Wisconsin’s Catholic hospitals are also under the gun. Just last year, they were forced to dispense emergency contraception and did not sue, or in any other way, act to protect their Catholic identity. So what will happen now?
Well, the answer, which is frightening to say the least, may be contained in a short commentary written by Catholic Health Association’s president and CEO, Sister Carol Keehan, DC, who attended the March 5 Obama White House Health Reform Summit. She tells us,
President Obama also was clear that we will have to spend more money in the immediate future to build the infrastructure to lower health care costs in order to achieve the kind of savings and affordability in the future. He pointed out that this is politically one of the hardest kinds of decisions to make.
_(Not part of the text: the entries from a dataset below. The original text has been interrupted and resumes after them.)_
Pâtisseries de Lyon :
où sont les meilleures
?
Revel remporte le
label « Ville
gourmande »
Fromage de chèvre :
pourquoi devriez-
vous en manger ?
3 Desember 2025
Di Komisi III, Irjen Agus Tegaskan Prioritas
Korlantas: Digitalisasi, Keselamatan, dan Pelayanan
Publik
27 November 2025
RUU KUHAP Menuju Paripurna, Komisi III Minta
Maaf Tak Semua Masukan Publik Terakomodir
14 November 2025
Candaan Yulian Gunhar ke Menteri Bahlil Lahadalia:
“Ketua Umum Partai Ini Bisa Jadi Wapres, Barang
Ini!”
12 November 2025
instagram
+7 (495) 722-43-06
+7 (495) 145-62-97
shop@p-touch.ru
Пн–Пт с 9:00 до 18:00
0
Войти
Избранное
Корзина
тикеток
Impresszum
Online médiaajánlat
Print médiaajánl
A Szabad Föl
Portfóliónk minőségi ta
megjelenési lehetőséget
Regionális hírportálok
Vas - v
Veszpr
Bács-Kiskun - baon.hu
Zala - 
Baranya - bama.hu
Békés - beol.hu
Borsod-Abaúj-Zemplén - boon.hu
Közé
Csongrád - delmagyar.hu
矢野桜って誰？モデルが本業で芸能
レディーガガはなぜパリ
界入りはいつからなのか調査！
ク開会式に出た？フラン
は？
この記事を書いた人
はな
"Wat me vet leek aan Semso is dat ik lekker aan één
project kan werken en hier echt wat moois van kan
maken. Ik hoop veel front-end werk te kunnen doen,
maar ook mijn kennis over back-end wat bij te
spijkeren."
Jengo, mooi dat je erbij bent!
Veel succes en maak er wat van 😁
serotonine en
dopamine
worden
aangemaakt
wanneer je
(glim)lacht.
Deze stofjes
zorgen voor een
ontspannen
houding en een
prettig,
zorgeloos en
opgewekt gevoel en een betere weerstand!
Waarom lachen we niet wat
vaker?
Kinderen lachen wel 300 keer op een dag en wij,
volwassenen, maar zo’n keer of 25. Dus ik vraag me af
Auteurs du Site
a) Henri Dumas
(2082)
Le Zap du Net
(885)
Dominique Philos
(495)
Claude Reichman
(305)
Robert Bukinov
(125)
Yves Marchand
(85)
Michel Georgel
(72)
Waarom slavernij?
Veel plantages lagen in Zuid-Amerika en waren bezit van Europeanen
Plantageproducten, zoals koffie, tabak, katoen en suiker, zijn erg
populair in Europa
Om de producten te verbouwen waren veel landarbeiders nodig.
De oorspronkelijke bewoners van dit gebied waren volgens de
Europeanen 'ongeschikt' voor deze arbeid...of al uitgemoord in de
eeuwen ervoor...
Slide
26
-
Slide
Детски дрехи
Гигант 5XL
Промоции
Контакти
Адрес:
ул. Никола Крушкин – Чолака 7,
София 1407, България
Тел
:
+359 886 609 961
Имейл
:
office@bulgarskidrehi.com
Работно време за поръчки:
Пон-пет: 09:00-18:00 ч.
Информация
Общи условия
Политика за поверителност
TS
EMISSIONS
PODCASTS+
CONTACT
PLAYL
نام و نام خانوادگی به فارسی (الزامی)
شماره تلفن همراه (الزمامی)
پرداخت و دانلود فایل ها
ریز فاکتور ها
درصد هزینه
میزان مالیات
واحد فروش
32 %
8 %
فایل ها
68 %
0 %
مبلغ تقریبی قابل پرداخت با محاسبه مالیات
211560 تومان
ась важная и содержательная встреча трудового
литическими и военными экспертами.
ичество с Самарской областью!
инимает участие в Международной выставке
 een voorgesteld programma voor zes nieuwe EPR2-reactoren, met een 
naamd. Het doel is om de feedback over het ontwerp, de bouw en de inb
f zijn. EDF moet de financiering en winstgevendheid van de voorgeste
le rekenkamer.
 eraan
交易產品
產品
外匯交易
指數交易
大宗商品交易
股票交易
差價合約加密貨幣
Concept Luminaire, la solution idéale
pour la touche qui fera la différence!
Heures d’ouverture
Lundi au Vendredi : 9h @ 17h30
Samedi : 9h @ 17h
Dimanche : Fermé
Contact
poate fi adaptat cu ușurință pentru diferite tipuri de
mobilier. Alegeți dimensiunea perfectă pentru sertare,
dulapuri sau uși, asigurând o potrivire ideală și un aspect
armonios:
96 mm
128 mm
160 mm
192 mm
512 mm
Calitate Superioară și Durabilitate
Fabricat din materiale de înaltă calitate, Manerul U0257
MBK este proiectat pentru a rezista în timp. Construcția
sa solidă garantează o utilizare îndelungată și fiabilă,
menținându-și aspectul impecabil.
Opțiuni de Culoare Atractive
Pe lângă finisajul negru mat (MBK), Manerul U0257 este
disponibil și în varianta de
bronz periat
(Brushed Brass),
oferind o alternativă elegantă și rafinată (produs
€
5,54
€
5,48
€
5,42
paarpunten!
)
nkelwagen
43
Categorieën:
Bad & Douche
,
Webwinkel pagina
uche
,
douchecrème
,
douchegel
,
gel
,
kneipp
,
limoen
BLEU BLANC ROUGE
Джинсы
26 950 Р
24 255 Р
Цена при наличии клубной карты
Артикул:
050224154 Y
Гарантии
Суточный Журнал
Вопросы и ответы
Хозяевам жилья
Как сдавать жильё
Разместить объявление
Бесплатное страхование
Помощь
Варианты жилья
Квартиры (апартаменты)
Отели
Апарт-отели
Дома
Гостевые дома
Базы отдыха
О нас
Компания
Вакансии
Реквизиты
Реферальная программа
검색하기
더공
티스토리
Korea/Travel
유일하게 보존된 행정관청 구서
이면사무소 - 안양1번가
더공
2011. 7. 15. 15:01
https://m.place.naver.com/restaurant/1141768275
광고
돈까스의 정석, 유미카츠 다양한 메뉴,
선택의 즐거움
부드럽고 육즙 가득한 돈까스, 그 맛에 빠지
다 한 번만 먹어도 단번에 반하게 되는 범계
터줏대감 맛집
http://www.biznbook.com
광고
It occurs to me that the various pressure tactics already being used by state governments to pressure Catholic hospitals into doing the unthinkable are but one way to tighten the noose as “Obama-care” becomes a reality, if, in fact, it does. What also occurs to me is that our bishops must speak with a unified voice, without any dissent and without any bureaucratic mumbo jumbo. They must set forth authentically Catholic medical ethics as the only medical ethics that will be followed in a Catholic setting—with or without mergers, alliances or “common-ground” shenanigans. Until that happens, Catholic health care, as we once knew it, will continue to deteriorate and, at some point, will crumble.